What the task requires:
In the adoption story, copy everything from "And then I hit" down to "few hours later.", swapping "blond-haired" for "white-haired".

== Text excerpt

Her name meant beautiful, and the cheeky little girl who smiled out from my computer was. There was mischief in her face and a joy that leaped off the screen and straight into my heart. Her eyes were closed, but I knew what color they would be. Just as I knew that in the eyes of the adoption community this beautiful girl had three strikes against her. She was over the age of five. She had a visual impairment that could not be corrected. She did not look like the dark-haired, dark-eyed Asian doll most people dream of when they begin the journey to adopt from China. She’d been born with albinism, and everything about her was different.
My hands shook as I forwarded the referral to my husband who was waiting anxiously at work and who was on the phone with me.
“Her hair is very white, and she is so beautiful,” I typed.
And then I hit send, and the referral we’d received less than a week after submitting our SN paperwork zipped to my husband’s computer. We both agreed that the blond-haired child was the daughter we’d been praying for, and we accepted the referral a few hours later.
In the days that followed, I printed off the photo of my cheeky new daughter, and I carried it in my wallet. I brought it to church, to the dance studio where my older daughter took lessons and to the college where my son took piano lessons.
“Did you hear?” I’d ask with excitement. “We got a referral for a beautiful little girl.”
And I’d pull out the photo and pass it around.
How old is she? Can she open her eyes? Are her eyes pink? Is she blind?
Those were the questions I was asked over and over again, and I always answered calmly, “She is almost seven. She can open her eyes, but they are very light sensitive. Her eyes are blue and she may be legally blind, but she can see.”
And the more I said it, the more I wondered….Can I do this? Can I parent this child? How will I incorporate a child who may be legally blind into a house with four active kids? She is almost seven, what if she doesn’t want to be adopted? Can I deal with her anger, her acting out, her aggression if that is what she comes home with? How will this impact my other kids?
Can I do this?
The question haunted me as we waited for LOA. I knew Cheeky-girl was my daughter but I was so afraid I could not be her mother. Supportive friends and family would often say, “It is so clear that God intended her to be your daughter. Look at all the things that happened to bring her into your family.”

====
== Dataset content

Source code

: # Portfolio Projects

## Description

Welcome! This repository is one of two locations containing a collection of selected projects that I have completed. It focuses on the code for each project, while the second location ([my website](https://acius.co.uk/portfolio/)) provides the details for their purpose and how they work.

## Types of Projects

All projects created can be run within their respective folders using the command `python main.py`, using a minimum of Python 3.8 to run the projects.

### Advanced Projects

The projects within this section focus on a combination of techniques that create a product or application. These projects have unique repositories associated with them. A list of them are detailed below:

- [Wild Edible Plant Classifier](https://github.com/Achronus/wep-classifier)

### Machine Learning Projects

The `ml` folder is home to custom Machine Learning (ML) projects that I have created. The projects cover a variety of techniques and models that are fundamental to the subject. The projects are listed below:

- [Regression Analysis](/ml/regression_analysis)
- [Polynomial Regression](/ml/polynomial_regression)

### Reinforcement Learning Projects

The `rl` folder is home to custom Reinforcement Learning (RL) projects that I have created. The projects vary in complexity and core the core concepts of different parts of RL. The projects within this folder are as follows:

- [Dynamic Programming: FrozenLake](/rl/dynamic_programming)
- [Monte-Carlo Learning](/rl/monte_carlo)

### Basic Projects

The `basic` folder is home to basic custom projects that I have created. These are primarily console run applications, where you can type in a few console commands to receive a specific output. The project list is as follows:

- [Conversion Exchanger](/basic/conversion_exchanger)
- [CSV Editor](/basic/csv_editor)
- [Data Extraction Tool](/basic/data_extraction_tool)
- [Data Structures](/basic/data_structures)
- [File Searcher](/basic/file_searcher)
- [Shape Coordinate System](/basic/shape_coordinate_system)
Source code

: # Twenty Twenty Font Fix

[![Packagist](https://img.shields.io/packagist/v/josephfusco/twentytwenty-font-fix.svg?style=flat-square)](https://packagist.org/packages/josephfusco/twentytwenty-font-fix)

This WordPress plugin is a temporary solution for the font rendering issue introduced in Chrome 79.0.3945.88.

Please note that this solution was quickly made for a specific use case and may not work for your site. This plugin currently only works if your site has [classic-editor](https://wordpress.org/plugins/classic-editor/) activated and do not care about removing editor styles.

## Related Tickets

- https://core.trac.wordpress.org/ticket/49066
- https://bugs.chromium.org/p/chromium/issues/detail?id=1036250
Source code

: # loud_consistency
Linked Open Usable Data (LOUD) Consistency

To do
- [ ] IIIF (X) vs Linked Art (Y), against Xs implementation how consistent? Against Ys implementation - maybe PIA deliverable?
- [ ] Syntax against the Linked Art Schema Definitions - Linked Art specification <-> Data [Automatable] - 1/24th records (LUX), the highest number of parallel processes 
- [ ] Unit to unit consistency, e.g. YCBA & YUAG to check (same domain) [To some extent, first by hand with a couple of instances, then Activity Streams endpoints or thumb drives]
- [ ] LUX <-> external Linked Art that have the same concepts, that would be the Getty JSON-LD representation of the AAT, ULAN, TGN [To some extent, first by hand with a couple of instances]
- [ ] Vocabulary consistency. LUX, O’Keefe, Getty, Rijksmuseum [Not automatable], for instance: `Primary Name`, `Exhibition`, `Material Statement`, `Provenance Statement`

====

Task response:
And then I hit send, and the referral we’d received less than a week after submitting our SN paperwork zipped to my husband’s computer. We both agreed that the white-haired child was the daughter we’d been praying for, and we accepted the referral a few hours later.